Divvy Data Challenge

With any large data set, it is always good to first get acquainted with it with a few simple histograms. I veered away from looking at any of the geographic data, since that will come later, but rather asked a few simple questions like "How long do people take Divvy bikes out?"




(It's pretty clear the subscribers understand the rules best)

", and how far do they ride them?"





or, "What time of day/day of the week are bikes used?"






You can tell who is commuting, but it's particularly surprising how little use there is by subscribers on weekends.

or "What is the distribution of rides by day? and how is this affected by the weather?" 



(Weather data obtained from the NOAA NCDC. Precipitation totals are from O'Hare, while daily high temperatures are from Adler Planetarium)

What I think is more interesting than cumulative totals, though, is trying to see exactly where the Divvy bikes are used. But the Divvy bikes presumably don't have tracking devices, and we're stuck with only information about when and where a bike is taken and returned. But this still tells us something more than just resorting to putting straight tie lines between points.

Let's presume a bike is travelling from point A to B in 10 minutes. We know that 2 minutes into the ride, it can't possibly be farther from point A than 2 minutes at a cycling pace. Likewise, we know that the bike must be returned to point B in 8 minutes, so it also couldn't be farther than 8 minutes away from point B. If we draw appropriately sized circles around each point (assuming a constant average cycling pace) the bike must be where the two circles overlap. The following image describes this process.

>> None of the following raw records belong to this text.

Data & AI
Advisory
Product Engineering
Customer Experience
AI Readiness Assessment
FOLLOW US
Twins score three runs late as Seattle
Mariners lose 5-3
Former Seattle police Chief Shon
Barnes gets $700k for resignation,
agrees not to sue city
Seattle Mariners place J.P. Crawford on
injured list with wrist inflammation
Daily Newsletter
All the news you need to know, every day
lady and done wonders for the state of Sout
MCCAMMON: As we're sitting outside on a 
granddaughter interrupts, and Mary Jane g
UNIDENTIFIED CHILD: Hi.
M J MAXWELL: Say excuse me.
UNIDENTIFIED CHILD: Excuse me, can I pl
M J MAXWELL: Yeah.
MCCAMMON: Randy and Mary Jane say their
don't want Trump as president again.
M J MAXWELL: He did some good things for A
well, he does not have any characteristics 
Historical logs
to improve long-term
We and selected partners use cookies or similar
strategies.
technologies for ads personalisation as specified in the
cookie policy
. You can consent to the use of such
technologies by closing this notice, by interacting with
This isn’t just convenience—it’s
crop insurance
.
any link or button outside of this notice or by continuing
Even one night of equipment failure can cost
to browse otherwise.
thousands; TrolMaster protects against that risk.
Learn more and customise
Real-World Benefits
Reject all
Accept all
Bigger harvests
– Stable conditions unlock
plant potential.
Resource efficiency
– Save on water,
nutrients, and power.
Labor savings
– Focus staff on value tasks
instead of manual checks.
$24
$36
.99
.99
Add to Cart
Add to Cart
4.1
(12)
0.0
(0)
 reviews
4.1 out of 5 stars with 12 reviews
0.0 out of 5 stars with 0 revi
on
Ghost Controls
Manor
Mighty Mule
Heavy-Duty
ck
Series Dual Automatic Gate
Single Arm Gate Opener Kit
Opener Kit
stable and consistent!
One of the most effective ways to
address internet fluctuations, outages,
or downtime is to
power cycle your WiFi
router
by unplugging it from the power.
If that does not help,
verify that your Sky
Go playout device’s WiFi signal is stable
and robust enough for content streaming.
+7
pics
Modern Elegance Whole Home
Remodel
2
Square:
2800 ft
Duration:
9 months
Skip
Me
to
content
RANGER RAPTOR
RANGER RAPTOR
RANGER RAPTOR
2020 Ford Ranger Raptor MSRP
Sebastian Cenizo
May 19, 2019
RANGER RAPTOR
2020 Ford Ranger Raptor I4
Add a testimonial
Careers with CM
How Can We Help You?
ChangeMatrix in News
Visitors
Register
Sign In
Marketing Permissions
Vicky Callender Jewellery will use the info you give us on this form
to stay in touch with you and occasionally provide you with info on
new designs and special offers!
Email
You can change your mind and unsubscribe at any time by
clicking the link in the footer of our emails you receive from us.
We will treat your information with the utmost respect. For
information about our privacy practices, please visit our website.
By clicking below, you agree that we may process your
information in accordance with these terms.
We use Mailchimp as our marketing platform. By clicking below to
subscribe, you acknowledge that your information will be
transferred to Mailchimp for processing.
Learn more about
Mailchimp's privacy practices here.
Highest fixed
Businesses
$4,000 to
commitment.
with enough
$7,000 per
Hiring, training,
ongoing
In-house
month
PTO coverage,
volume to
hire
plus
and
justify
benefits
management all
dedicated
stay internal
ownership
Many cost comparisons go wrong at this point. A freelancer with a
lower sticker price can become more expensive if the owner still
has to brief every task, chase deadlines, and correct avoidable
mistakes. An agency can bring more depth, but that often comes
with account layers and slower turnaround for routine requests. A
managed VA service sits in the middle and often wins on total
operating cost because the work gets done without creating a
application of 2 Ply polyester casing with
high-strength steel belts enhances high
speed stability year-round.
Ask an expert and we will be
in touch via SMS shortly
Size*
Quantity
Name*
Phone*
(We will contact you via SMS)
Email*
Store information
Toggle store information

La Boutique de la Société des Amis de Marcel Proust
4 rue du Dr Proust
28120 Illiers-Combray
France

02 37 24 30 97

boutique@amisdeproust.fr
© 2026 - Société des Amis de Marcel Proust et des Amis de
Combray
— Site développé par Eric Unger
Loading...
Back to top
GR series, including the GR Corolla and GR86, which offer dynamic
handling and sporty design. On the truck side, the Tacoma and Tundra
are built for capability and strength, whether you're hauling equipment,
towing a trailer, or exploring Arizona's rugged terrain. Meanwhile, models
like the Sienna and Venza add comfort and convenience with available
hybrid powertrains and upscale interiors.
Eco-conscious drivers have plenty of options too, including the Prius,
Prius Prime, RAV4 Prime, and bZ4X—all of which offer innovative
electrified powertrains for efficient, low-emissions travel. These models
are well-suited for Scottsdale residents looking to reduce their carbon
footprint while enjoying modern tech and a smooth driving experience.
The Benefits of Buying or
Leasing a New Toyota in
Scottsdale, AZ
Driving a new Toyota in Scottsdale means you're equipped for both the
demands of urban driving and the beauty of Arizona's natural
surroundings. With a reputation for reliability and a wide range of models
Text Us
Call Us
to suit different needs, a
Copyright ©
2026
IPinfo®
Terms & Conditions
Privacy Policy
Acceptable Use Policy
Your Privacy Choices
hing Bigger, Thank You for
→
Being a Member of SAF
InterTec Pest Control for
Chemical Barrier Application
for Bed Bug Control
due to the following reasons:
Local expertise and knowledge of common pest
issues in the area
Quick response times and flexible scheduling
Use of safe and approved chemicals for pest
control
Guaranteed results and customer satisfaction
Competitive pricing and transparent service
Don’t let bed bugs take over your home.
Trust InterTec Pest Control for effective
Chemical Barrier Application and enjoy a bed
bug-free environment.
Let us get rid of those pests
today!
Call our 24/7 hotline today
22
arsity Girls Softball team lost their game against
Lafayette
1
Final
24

We can then repeat this process for every bike ride and animate it. I've also colored the overlap regions by the average direction of the ride, to allow us to more easily track where the regions are going between points. Regions are white if the bike is returned to the same location. Coloration is vector summed for regions which overlap. Transparency is also used relative to the size of the overlap regions to indicate the likelihood of a bike being in any given point. The results look like this:



We can further filter the rides shown by type of user.

Customers:

and Subscribers:

While the animations are neat, and some information can be gleaned, especially for the subscribers animation, the data can become rather overwhelming when a lot of regions overlap. To ease this problem in the above videos, only rides which lasted less than an hour had been used, as that complies with how Divvy bikes are intended to be used - rides of 30min or less.


This data can also be compiled into a heat map of where bikes go for any filtered set of rides, by 'exposing' our map just to the transparency data, without the color information.


So subscribers (in July) riding on weekdays between 7-9am looks like this:




And customers (in July) riding on Saturdays between 9-11am looks like this:



Another thing we can do is isolate a single bike by its bike id. Divvy Red was found in the data (bikeid: 1015 determined by unique ride count and corroborative evidence from the Twitter account) and could be tracked in a similar fashion. Geo- and time-tagged images tweeted with the #DivvyRed tag could be used to give further context for where the promotional bike had been. Work on this is ongoing.

Another animation which can be made is one for station usage. Here, a blue dot is placed on each station location. A two-hour running total of bikes entering and leaving is kept for each station. If bikes are used, the blue dot is changed to a pie chart, whose size is determined by the total number of bikes entering or leaving, with the red portion relating the number of bikes entering, and green the number of bikes leaving. This data set takes 30min steps between frames, and runs through the duration of the entire data set for all rides.




What is interesting to note is that toward the beginning of the data set, few of the stations are used - which could relate to the visibility of the Divvy program, or the number of stations that had been deployed at the time. Some of these stations, especially ones outside of the Loop and Streeterville, like those on Ashland or Milwaukee, are still used quite a bit more than neighboring stations on less trafficked streets.